**WHAT YOU WILL DO**
Can you reproduce every line of the data below verbatim, changing nothing?

**GIVEN DATA**
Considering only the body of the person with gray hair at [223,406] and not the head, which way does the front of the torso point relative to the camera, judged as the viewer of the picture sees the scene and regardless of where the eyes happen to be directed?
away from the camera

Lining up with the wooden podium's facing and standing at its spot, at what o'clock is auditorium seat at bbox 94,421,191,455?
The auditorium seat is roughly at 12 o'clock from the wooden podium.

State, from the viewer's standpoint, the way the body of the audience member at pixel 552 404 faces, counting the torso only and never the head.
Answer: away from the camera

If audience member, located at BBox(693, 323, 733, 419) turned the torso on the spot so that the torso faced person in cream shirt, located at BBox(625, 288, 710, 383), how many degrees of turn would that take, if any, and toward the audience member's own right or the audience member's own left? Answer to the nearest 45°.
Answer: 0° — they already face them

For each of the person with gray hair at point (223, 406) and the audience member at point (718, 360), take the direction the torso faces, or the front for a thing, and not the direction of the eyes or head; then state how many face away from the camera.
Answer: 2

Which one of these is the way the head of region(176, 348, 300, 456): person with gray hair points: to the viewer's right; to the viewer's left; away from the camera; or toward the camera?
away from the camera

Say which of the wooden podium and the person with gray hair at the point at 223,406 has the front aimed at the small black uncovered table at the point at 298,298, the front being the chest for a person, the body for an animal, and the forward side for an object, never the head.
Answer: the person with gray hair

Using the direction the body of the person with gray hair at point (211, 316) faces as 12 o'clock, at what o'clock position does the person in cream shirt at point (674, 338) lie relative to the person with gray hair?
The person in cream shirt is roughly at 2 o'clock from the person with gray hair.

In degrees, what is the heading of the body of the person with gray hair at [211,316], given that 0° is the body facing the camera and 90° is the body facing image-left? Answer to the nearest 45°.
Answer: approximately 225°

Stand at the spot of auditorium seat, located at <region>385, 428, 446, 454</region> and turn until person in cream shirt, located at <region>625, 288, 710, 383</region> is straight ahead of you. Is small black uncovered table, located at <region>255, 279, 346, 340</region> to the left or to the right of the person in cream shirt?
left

**SOLUTION TO THIS PROBLEM**
Considering only the body of the person with gray hair at [223,406] and not the head, which way does the front of the torso point relative to the camera, judged as the viewer of the picture sees the scene and regardless of where the eyes happen to be directed?
away from the camera

Lining up with the wooden podium's facing and standing at its spot, at what o'clock is auditorium seat at bbox 94,421,191,455?
The auditorium seat is roughly at 12 o'clock from the wooden podium.

State, from the viewer's standpoint, the way the body of the audience member at pixel 552 404 faces, counting the torso only and never the head.
Answer: away from the camera

If audience member, located at BBox(693, 323, 733, 419) turned the torso on the spot so that the torso faced person in cream shirt, located at BBox(625, 288, 710, 383), how many degrees of turn would that take, if any, and toward the audience member's own right or the audience member's own left? Answer to the nearest 45°.
Answer: 0° — they already face them

For each of the person with gray hair at point (223, 406) and the audience member at point (718, 360), take the direction the torso faces, or the front for a thing, and not the direction of the eyes or head; then state how many face away from the camera.
Answer: 2

Which one of these is the way the head of region(176, 348, 300, 456): person with gray hair points: to the viewer's right; to the viewer's left; away from the camera; or toward the camera?
away from the camera

Say which of the wooden podium and the person with gray hair at the point at 223,406 has the front aimed at the small black uncovered table at the point at 298,298, the front being the chest for a person, the body for an animal, and the forward side for an object, never the head.
Answer: the person with gray hair

Using the direction the body of the person with gray hair at point (211, 316) faces as 12 o'clock, at what o'clock position does the person in cream shirt at point (674, 338) lie relative to the person with gray hair?
The person in cream shirt is roughly at 2 o'clock from the person with gray hair.

In degrees, what is the heading of the body of the person with gray hair at [211,316], given that 0° is the body facing the camera and 90° is the body facing image-left? Answer to the nearest 45°.
Answer: approximately 225°

Stand at the spot of auditorium seat, located at <region>385, 428, 446, 454</region> and turn until person in cream shirt, located at <region>625, 288, 710, 383</region> is straight ahead of you. Is small black uncovered table, located at <region>255, 279, 346, 340</region> to the left or to the right of the person in cream shirt?
left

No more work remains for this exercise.